Jose D’Angelo has plenty of reason to think the layoff could matter. Hop Sing has not started since Nov. 16 at Churchill Downs, where he faded to fourth in a 1 1/8-mile allowance, but his 2025 form reads like a horse ready for better than this condition line suggests. He won a maiden race at Aqueduct with a 90 Beyer, then came back to run second to No Bien Ni Mal in Saratoga with a career-best 97, and the rest of his season stayed in the same neighborhood, with Beyers between 84 and 97. Equibase shows a 2025 high rating of 102, a reminder that his raw numbers have already reached a level most allowance fields cannot match.

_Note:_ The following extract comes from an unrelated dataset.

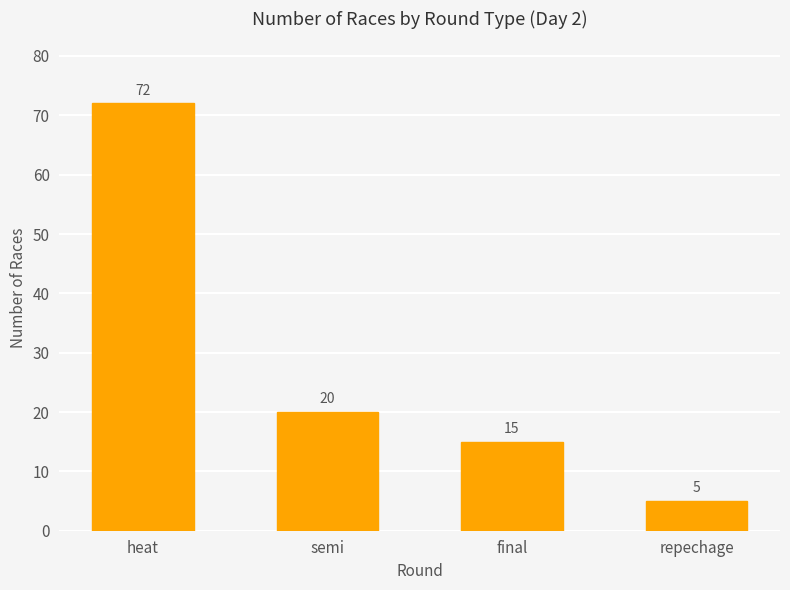

Reading right to left, what are all the values shown in this chart?

5	15	20	72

That Saratoga runner-up is stronger today than it was then. No Bien Ni Mal returned to win the $200,000 Greenwood Cup at Parx on Sept. 20, 2025 by 1 3/4 lengths in 2:31.23, and trainer Paulo Lobo said the horse has "a very bright future" as he built him toward bigger races. NYRA’s Saratoga chart also shows Tuscan Gold finished third that day, giving Hop Sing’s line another boost. He was also right there with Navajo Warrior in another start last fall, and Navajo Warrior later became a Grade 3 winner in the Pimlico Special, another form marker that flatters Hop Sing’s resume.

The test is not a free pass. Amador Sanchez sends out Mogul and The Thor, a Chilean-bred pair with different profiles and plenty of intrigue. Mogul won seven of his last eight in Chile and arrives for his U.S. debut with the most upside in the field, while The Thor is an older horse trying to wake up after a long dry spell. Nothingsubtle, Manor House, Roar Ready and Skellig Michael deepen a race that is more than a routine comeback spot.

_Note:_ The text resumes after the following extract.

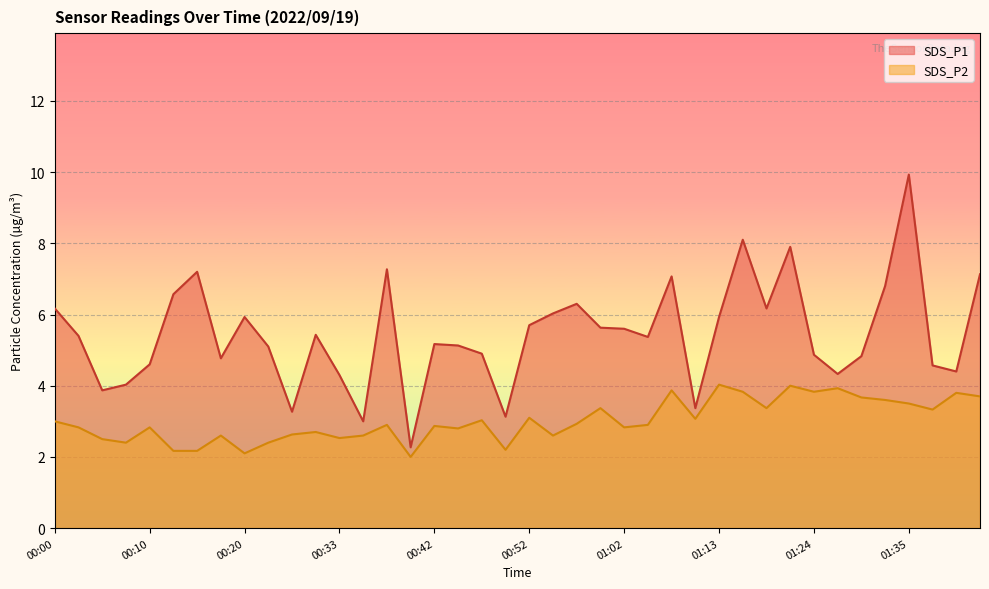

What is the maximum value shown in the chart?

9.9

Hop Sing enters Gulfstream with a record of 9 starts, 1 win, 5 seconds, 1 third and $162,435 in earnings, and that is why the condition-book loophole matters. He has already run like a stakes horse, yet the allowance conditions still let him fit. If he returns cleanly off the layoff, this is the kind of class edge that can anchor a day at the windows, even if it also asks bettors to trust his soundness, spacing and intent all at once.